What we know from clinical trials is that if you add a drug to that patient, it may lower LDL another 60%. If you add a drug to that patient who has been proven in a trial to get benefit on top of whatever they’re taking, you’re going to have better outcomes. You aren’t going to have better outcomes if you put them on 5 mg of pravastatin and get their LDL from 72 to 69 mg/dL. The whole idea of switching from a goal to a threshold was to give instruction on what to do in a patient whose LDL is not very high. If their LDL is 160 mg/dL, then having a goal of 70 mg/dL is probably effective.

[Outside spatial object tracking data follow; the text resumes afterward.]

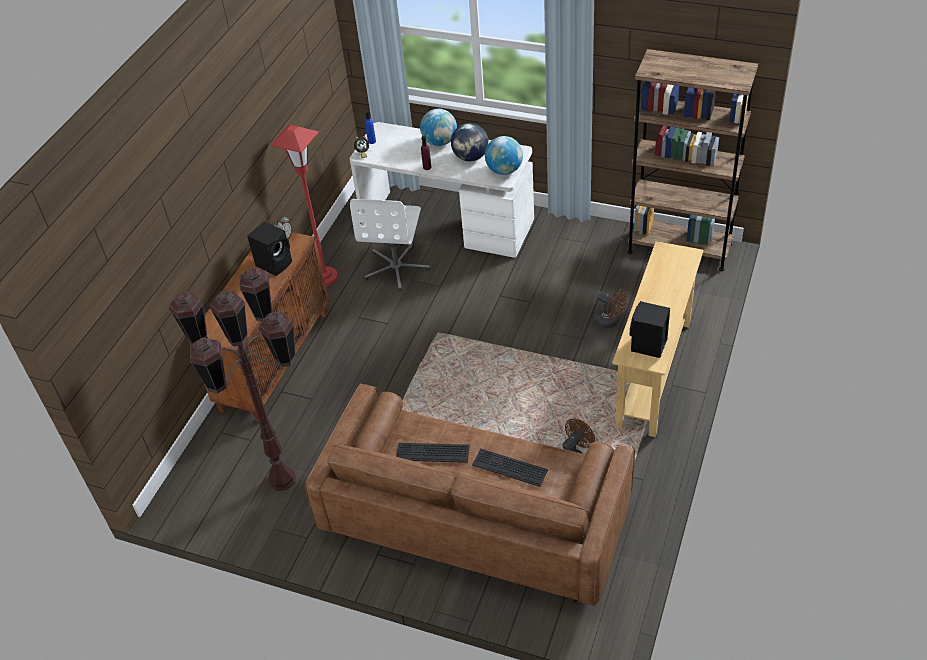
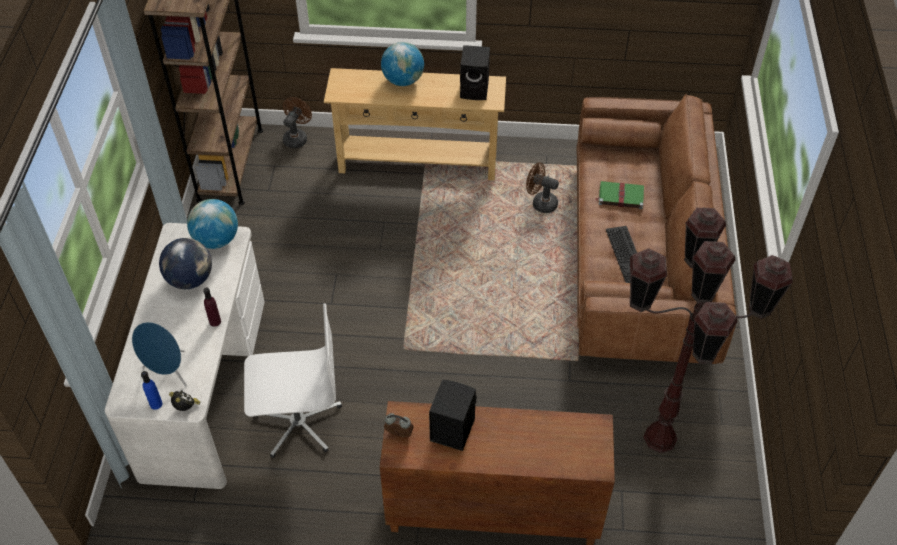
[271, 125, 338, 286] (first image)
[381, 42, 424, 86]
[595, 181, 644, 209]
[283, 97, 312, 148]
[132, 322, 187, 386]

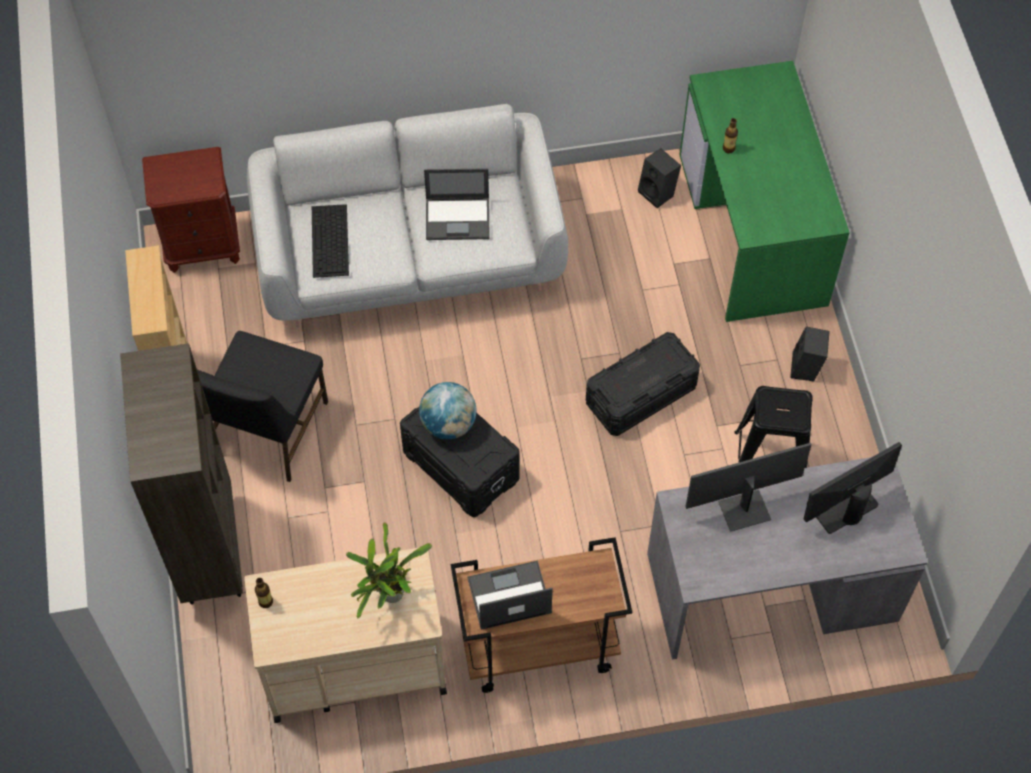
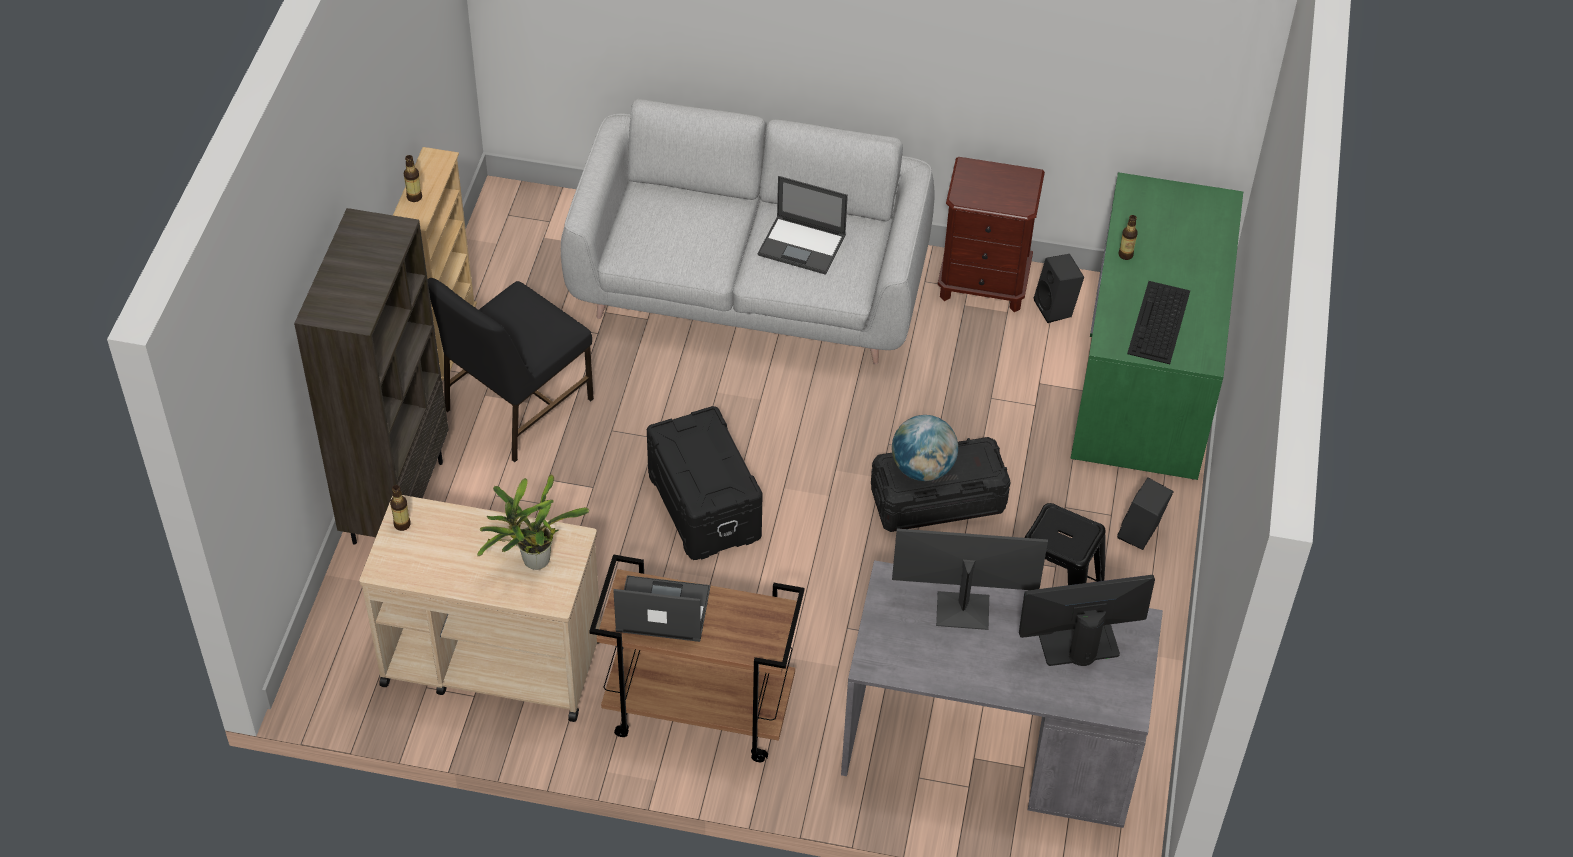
[938, 157, 1045, 312]
[1127, 281, 1190, 364]
[892, 415, 958, 481]
[404, 155, 422, 202]

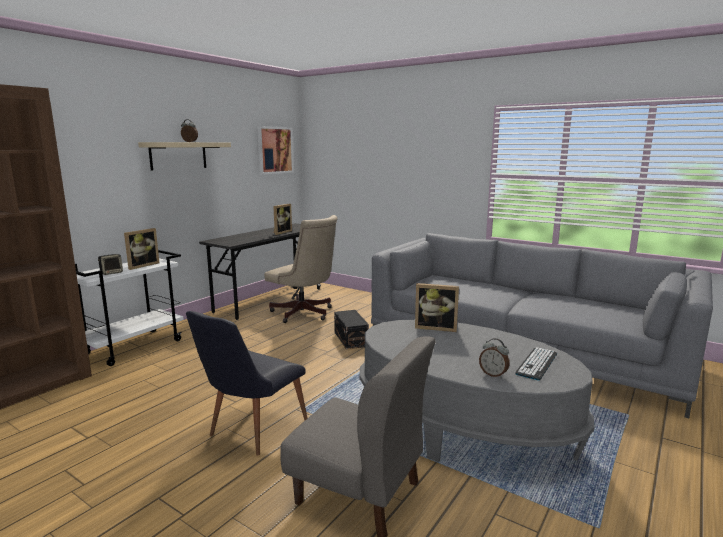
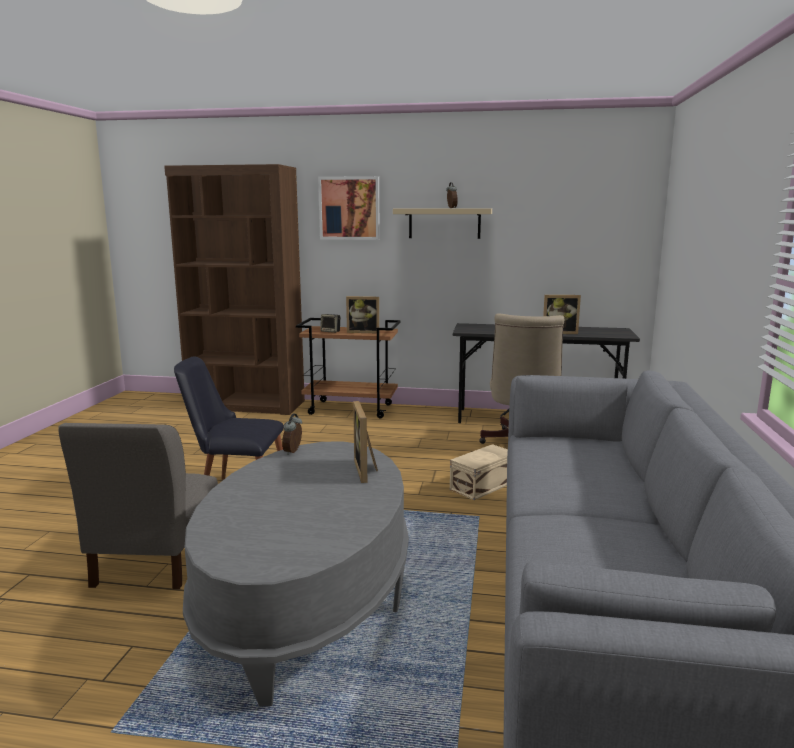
[296, 318, 401, 418]
[318, 176, 380, 240]
[450, 444, 508, 500]
[282, 414, 302, 455]
[515, 347, 557, 381] (first image)

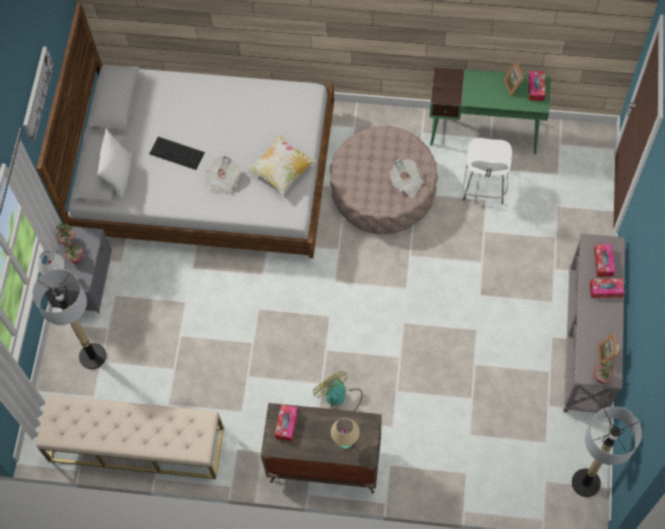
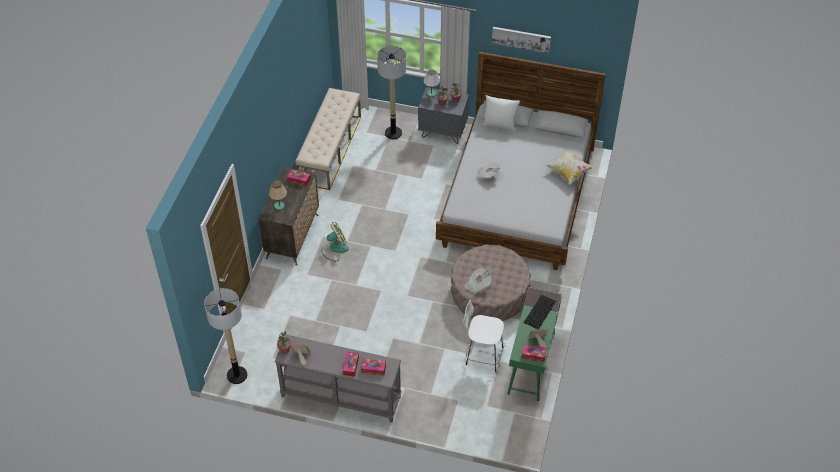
[523, 295, 556, 330]
[545, 149, 594, 185]

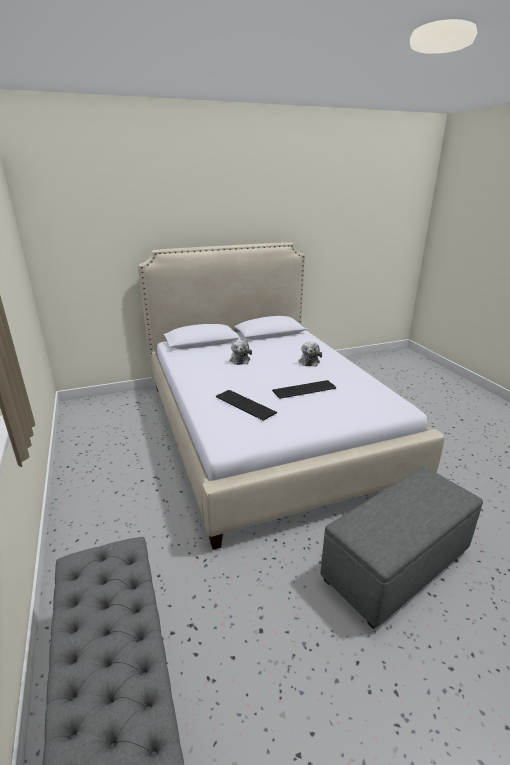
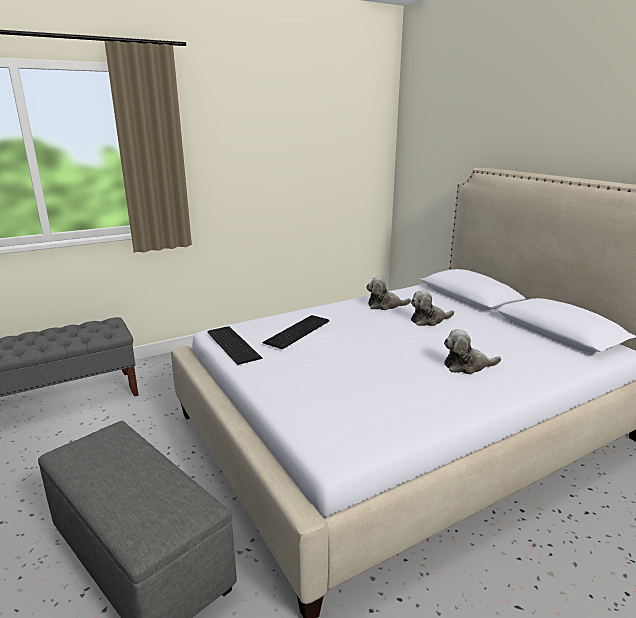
[208, 326, 262, 365]
[366, 277, 411, 310]

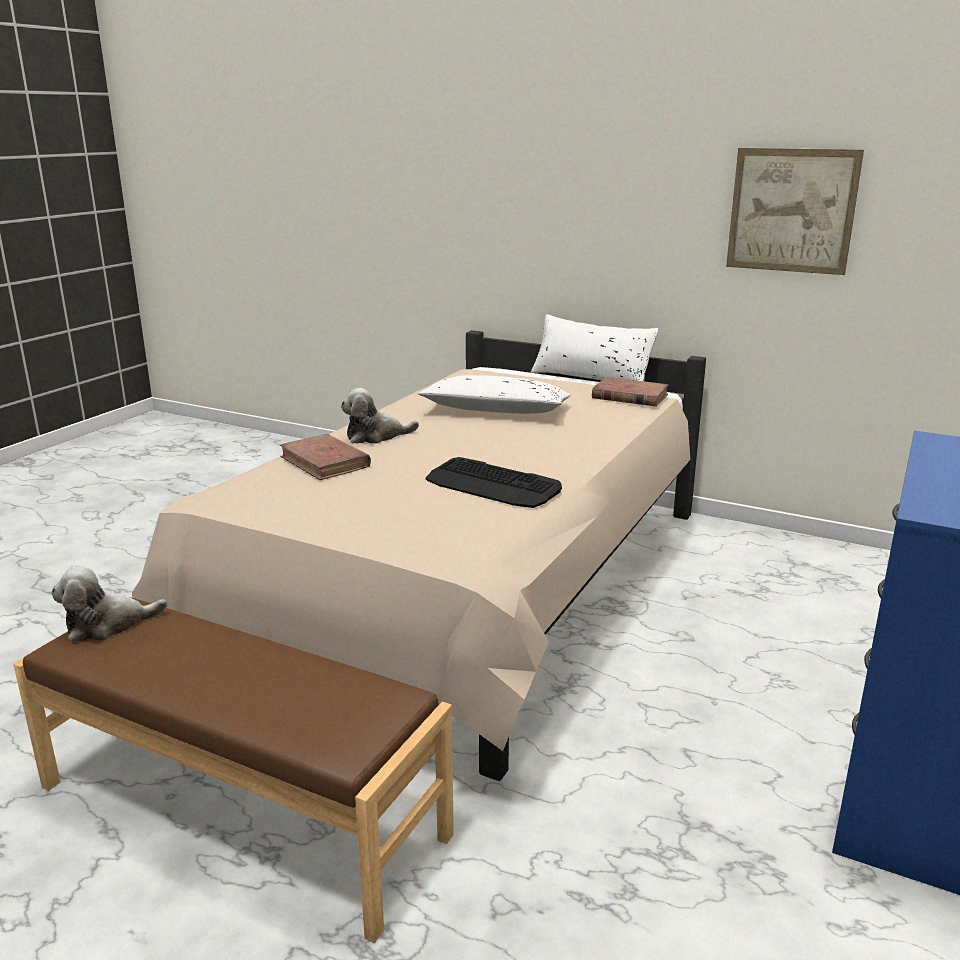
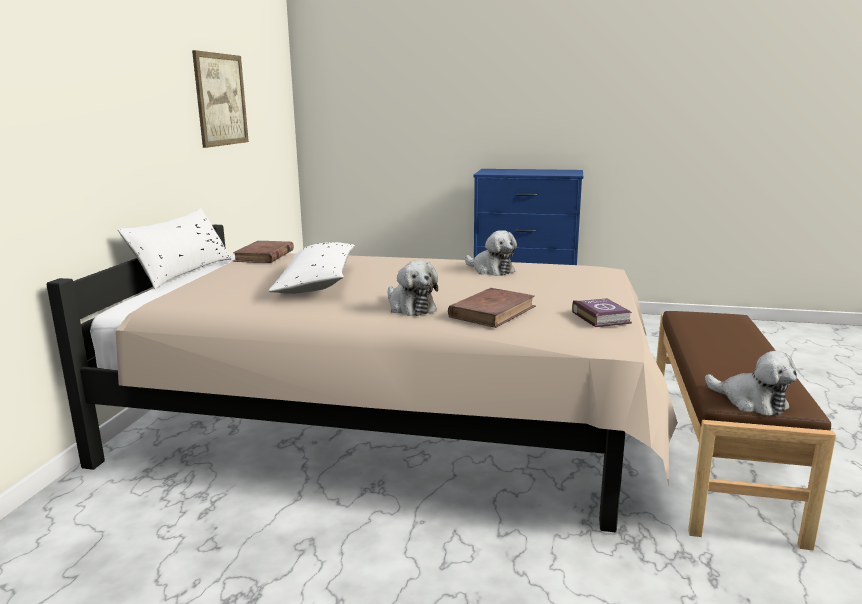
[465, 230, 517, 276]
[572, 298, 633, 327]

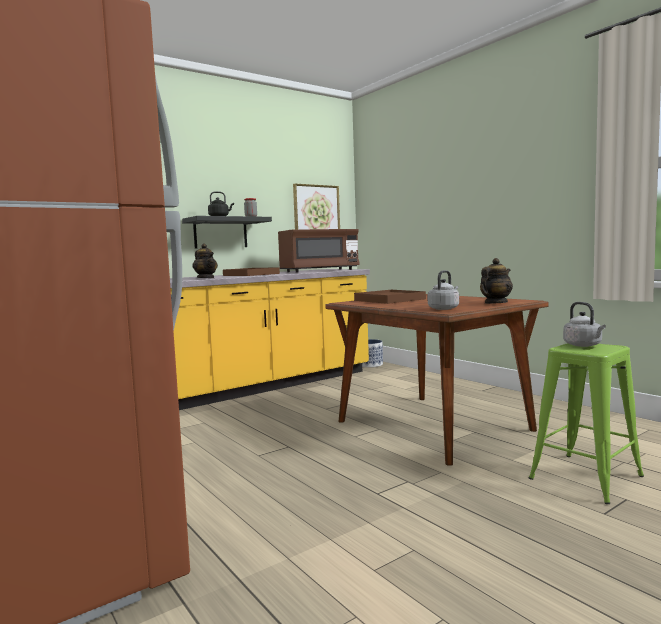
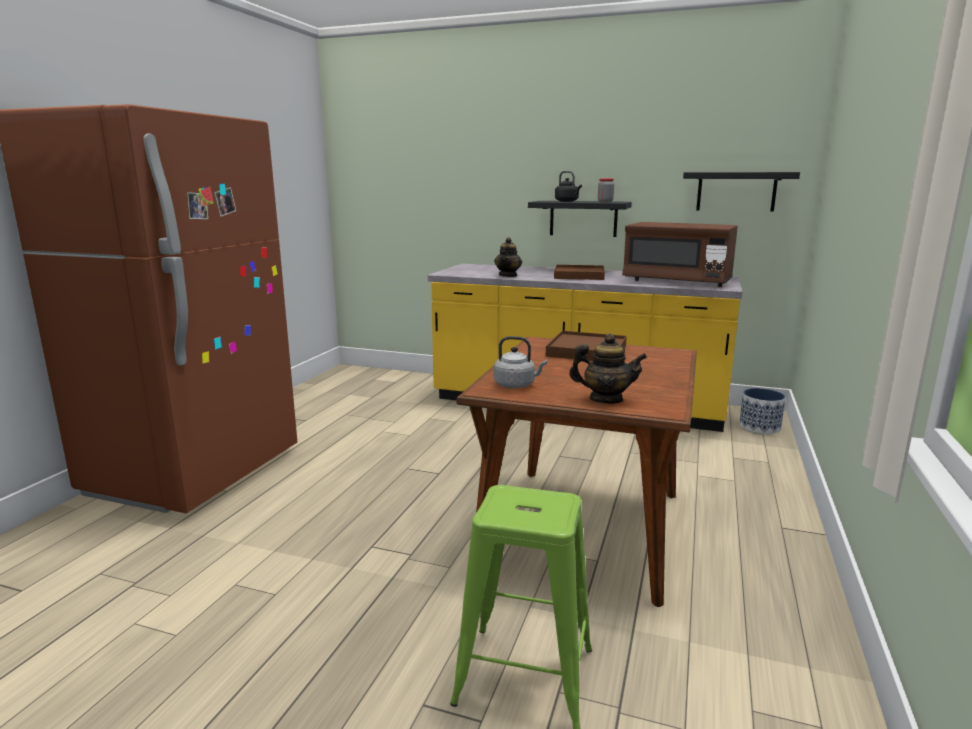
[683, 172, 800, 212]
[563, 302, 606, 347] (first image)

You’re going to lower their LDL at least 50%.
I want to remind everyone that in clinical trials, when they added a drug that’s been proven to work, such as a statin in high-risk patients, they lowered LDL 50%, even if the starting LDL was relatively low at 75 or 80 mg/dL. That’s where a goal would not be adequate and a threshold makes more sense. A threshold is not a number at which you’re good when you get below it. It’s a number above which you would add a potent therapy that’s been proven in a clinical trial to reduce events. That is why the guidelines say if your LDL is still above 70 mg/dL, that’s a threshold in a very high-risk patient at which you would consider adding a PCSK9 inhibitor. If they’re not on a statin, that’s a threshold at which you would add a statin or intensify therapy. It’s not about where you end up.
It’s about a call to action above that threshold. I just wanted to clarify that. If you look at it that way, we’re not far from the European guidelines. We just came at it in a slightly different way.